**THE PROBLEM**: What is the number of lines in the listing below that contain the string "pixels"? Give that number only.

**TASK DATA**:
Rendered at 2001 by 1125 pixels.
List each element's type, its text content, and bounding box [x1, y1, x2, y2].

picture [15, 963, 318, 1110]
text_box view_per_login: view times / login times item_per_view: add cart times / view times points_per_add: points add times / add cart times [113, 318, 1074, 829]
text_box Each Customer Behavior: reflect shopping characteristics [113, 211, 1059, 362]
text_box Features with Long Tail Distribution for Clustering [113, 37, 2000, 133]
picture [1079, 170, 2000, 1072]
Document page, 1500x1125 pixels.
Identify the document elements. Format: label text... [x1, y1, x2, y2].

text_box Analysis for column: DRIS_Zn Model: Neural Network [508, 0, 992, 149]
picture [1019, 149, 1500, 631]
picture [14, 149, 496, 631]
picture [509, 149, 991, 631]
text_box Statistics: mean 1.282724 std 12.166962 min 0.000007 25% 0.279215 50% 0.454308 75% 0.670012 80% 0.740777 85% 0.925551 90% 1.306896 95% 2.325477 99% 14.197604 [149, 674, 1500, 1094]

---

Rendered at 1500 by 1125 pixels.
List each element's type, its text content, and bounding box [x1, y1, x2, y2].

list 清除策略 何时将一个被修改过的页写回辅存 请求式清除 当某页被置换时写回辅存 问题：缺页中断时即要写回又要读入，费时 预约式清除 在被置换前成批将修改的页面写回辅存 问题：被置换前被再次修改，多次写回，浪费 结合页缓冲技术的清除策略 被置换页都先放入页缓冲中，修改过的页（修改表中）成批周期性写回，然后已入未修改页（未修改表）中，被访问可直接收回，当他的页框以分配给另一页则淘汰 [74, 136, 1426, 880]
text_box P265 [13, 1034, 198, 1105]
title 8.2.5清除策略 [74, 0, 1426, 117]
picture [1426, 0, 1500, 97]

---

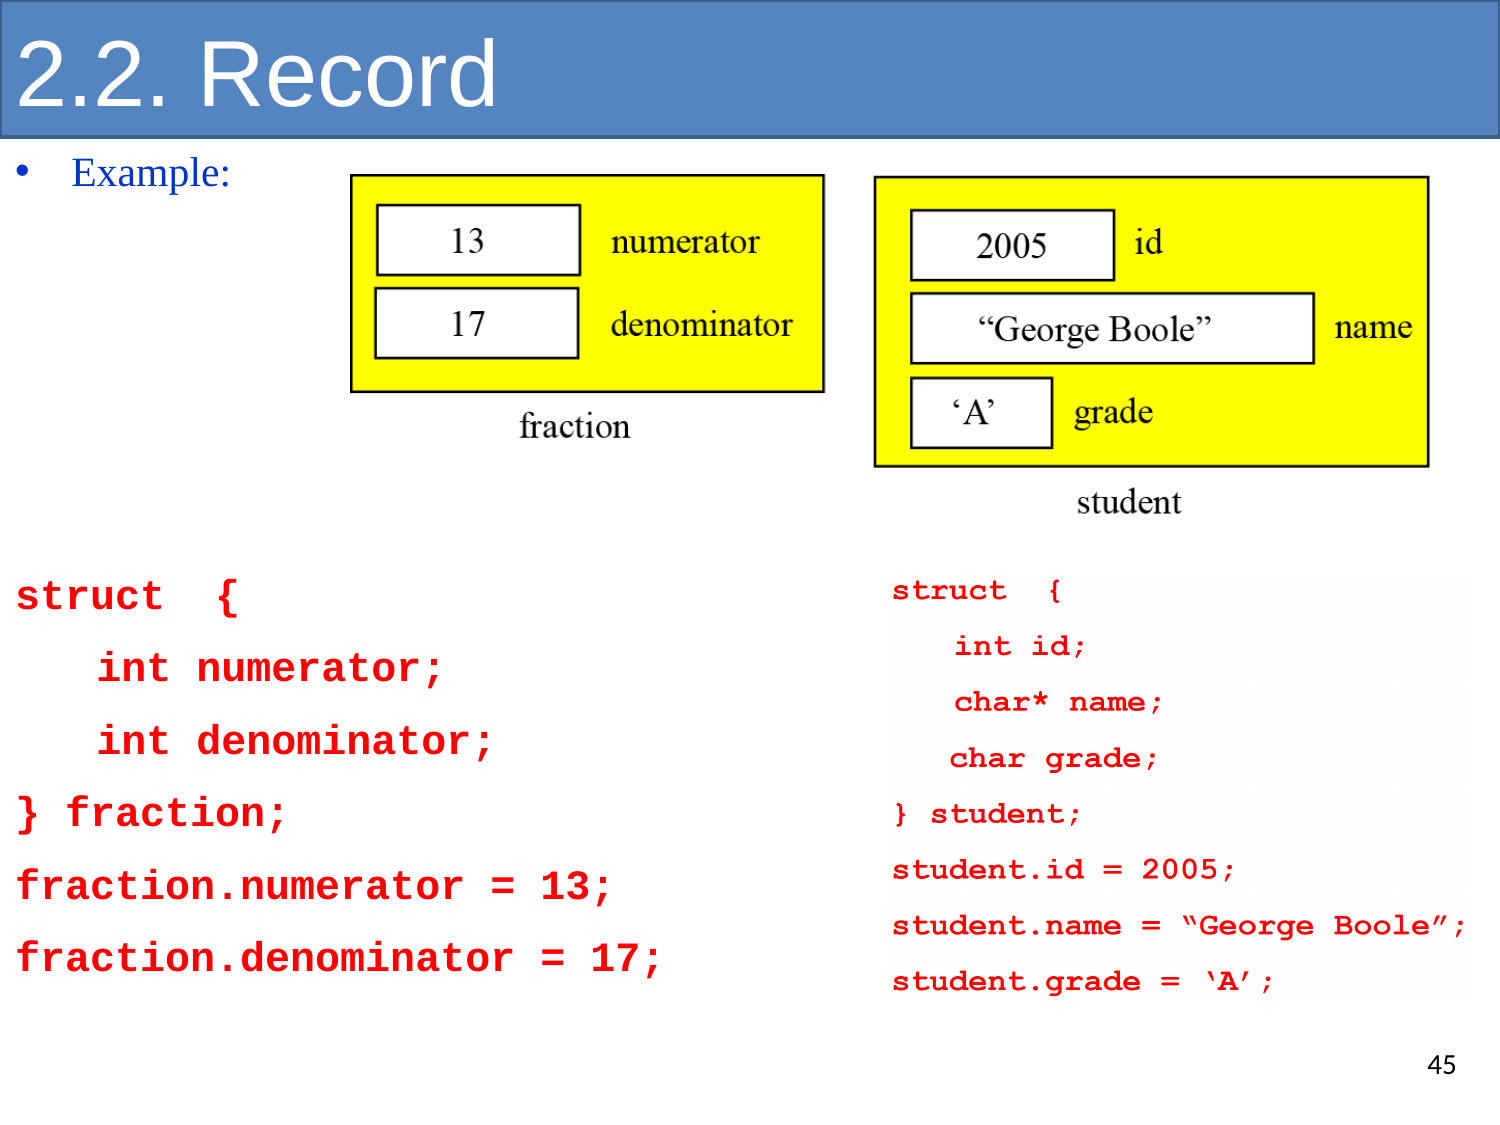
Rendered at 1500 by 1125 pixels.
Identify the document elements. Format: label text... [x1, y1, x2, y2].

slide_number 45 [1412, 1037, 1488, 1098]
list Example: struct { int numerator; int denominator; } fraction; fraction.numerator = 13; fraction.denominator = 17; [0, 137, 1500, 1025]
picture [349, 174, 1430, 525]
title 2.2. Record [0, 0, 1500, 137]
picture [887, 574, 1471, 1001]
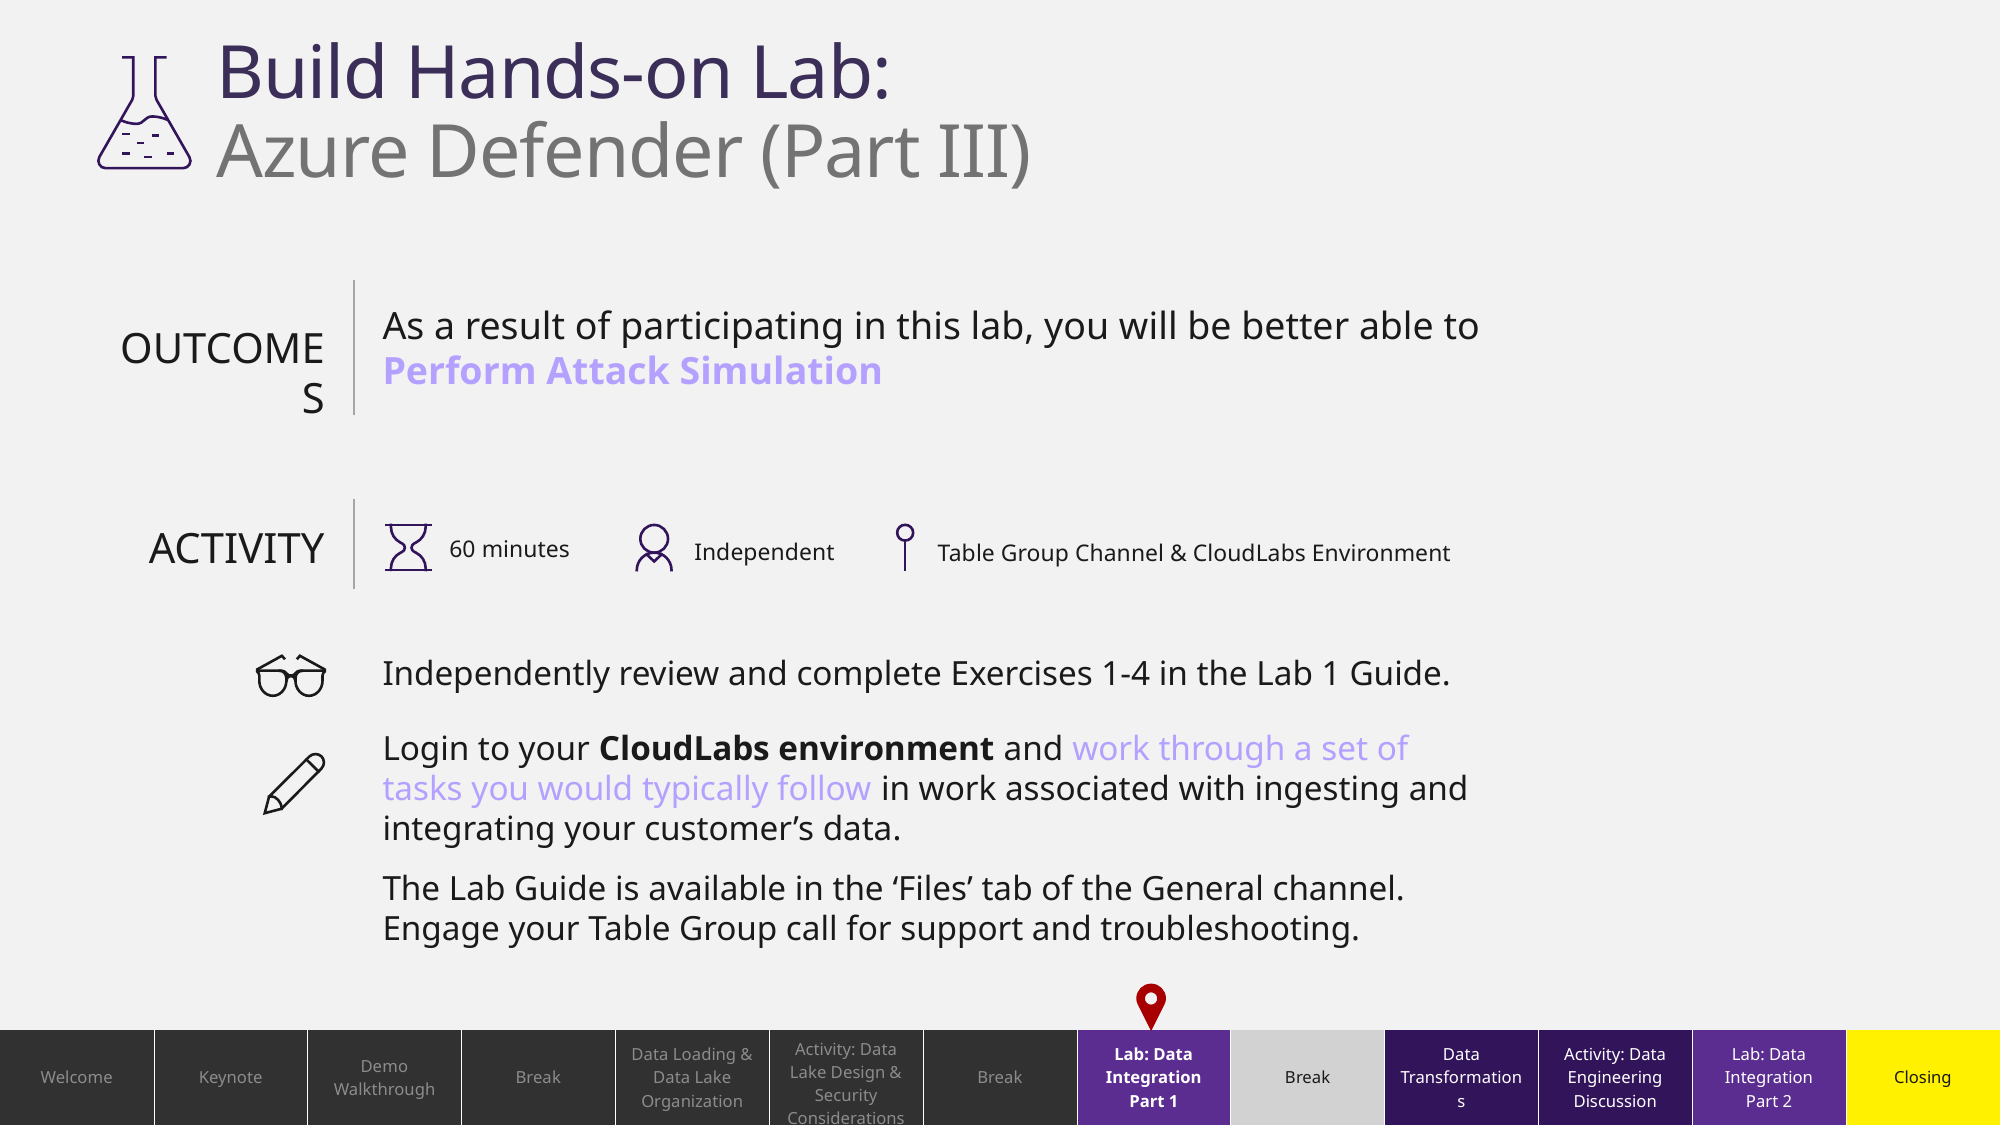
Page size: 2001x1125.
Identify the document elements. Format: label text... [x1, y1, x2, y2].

**ANSWER FOR THIS EXERCISE**: 4